Saturday, June 27, 2020

An Interesting Connection

(Originally scheduled to post May 13, 2018) 

There were two reasons I didn’t publish these photographs after I took them four years ago or so:


The first was that I had already used pictures of the top one in an article I wrote establishing that the “Sterling.A.” mark was in fact an Aikin Lambert mark, since it bears both marks:


The other reason was that I couldn’t explain the imprints on the other one.  It looks like a German pencil, with that black nose, but the top imprint is also Aikin Lambert:


The other imprint, however, puzzled me:


“L. & C. Hardtmuth’s / Kohinoor.”   There are eight versions of the Koh-I-Noor trademark listed in American Writing Instrument Trademarks 1870-1953; the German firm first claimed to use the mark with respect to pencils, in 1890.

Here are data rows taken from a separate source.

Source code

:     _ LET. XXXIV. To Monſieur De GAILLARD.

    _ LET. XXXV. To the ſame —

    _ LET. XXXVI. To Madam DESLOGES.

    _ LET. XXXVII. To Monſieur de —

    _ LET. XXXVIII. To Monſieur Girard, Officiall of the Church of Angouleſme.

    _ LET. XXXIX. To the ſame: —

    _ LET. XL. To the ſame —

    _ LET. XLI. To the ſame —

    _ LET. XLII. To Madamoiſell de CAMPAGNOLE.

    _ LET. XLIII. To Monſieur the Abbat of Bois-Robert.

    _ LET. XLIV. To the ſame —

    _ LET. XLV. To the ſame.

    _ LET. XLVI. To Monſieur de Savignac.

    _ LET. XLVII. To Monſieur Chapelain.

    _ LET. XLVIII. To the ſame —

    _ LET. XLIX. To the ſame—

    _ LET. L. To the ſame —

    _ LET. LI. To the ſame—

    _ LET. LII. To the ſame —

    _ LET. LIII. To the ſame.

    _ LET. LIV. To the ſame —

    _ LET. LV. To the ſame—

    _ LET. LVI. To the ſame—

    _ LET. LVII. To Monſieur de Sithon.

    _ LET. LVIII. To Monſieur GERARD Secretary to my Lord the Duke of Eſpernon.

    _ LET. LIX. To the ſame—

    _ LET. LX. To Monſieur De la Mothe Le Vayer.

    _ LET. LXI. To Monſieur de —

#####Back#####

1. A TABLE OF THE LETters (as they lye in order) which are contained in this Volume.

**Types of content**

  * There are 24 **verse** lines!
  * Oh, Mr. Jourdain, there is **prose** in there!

It seems an unlikely collaboration, but we know from the ALCo hallmark that the pencil was made after 1908, after Aikin Lambert had been absorbed by L.E. Waterman in 1907 (see David Nishimura’s article on the subject posted at "Waterman and Aikin Lambert").  And who was the distributor for Waterman’s pens outside of North and South America?  


L. & C. Hardtmuth.  The relationship ended by necessity with the outbreak of World War I in 1914, and apparently it went both ways: Hardtmuth distributed Waterman pens overseas, while Aikin Lambert – Waterman’s subsidiary – distributed Hardtmuth’s Koh-I-Noor products, including pencils . . . 


. . . and lead refills, as indicated by this wire lead gauge owned by Joe Nemecek.